Ну вот. Все-таки обнаружил в себе смелость.
— Секунду.
Контрольных на преподавательском столе почти не осталось, зато там столпились студенты, которые хотели что-либо у меня уточнить. Я пообещала, что все варианты контрольной мы обязательно разберем уже послезавтра, чтобы разом избавиться от всех сомнений. Подцепила листок Вилсона и вернулась к нему.
Он молча взял контрольную из моих рук, даже не взглянув на мои комметарии.

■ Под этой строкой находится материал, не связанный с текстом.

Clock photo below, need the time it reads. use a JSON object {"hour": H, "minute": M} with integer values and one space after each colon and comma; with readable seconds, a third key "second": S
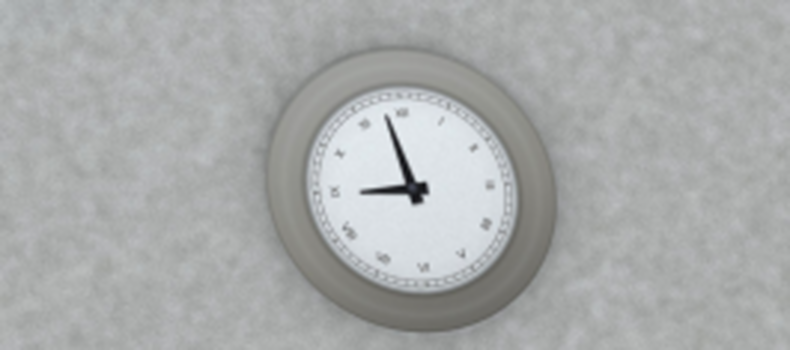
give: {"hour": 8, "minute": 58}
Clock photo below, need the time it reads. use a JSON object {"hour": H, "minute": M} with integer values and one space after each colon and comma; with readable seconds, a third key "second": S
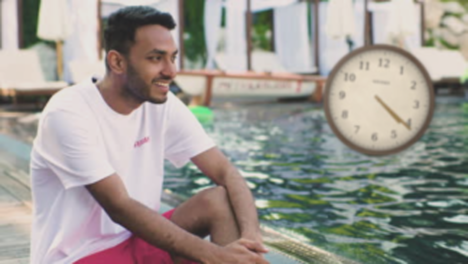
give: {"hour": 4, "minute": 21}
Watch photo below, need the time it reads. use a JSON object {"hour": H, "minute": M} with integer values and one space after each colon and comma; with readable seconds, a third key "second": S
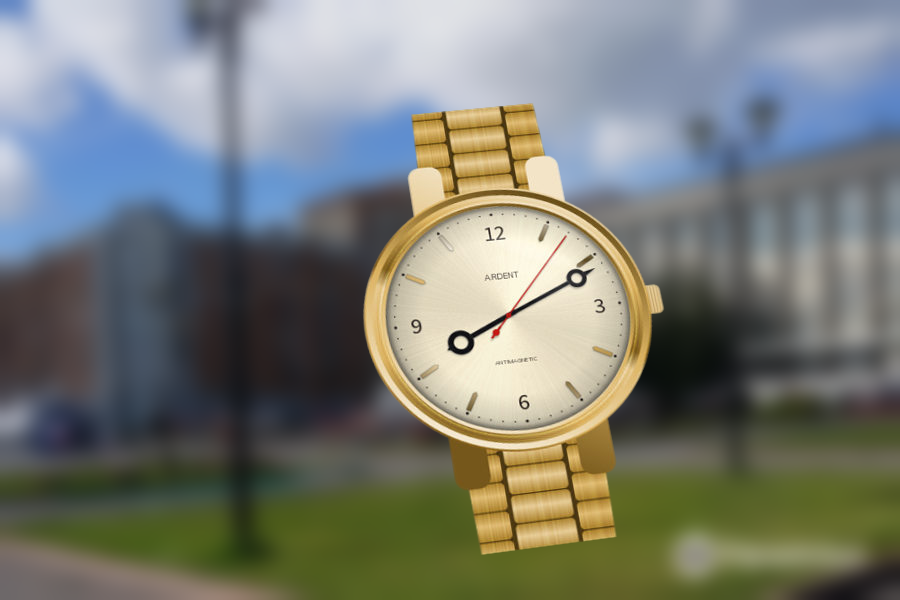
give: {"hour": 8, "minute": 11, "second": 7}
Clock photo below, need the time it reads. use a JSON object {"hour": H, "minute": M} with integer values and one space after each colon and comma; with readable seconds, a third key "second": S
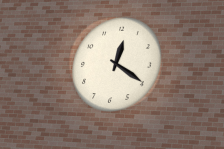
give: {"hour": 12, "minute": 20}
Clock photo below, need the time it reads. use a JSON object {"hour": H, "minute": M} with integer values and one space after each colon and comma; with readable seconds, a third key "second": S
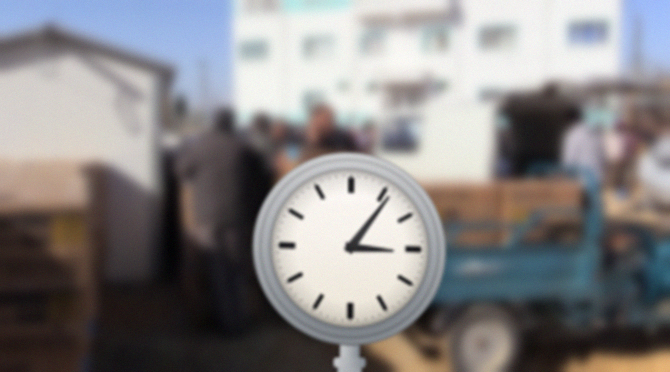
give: {"hour": 3, "minute": 6}
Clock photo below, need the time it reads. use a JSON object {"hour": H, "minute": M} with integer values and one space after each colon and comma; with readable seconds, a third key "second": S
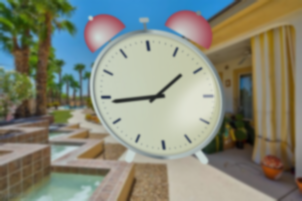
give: {"hour": 1, "minute": 44}
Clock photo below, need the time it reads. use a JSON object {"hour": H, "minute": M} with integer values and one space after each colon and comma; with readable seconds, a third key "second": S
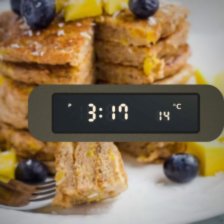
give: {"hour": 3, "minute": 17}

И добавил уже куда решительнее:
— Вы слишком быстро ушли в тот вечер.
Его слова коснулись чьих-то заинтересованных ушей, и я почувствовала на себе пару взглядов. Улыбнулась и предложила:
— Ещё секунду?
Вилсон дождался, пока я закрою опустевшую аудиторию, и только после этого заговорил вновь:
— Я просто хотел спросить, нормально ли вы добрались. У вас не было с собой ни плаща, ни зонта, а погоду штормило слишком сильно для здешних мест.
— Но ведь и у вас не было запасных зонтов и плащей, что уж о своих собственных говорить.
— Да, — согласился Вилсон, — но я бы что-нибудь придумал.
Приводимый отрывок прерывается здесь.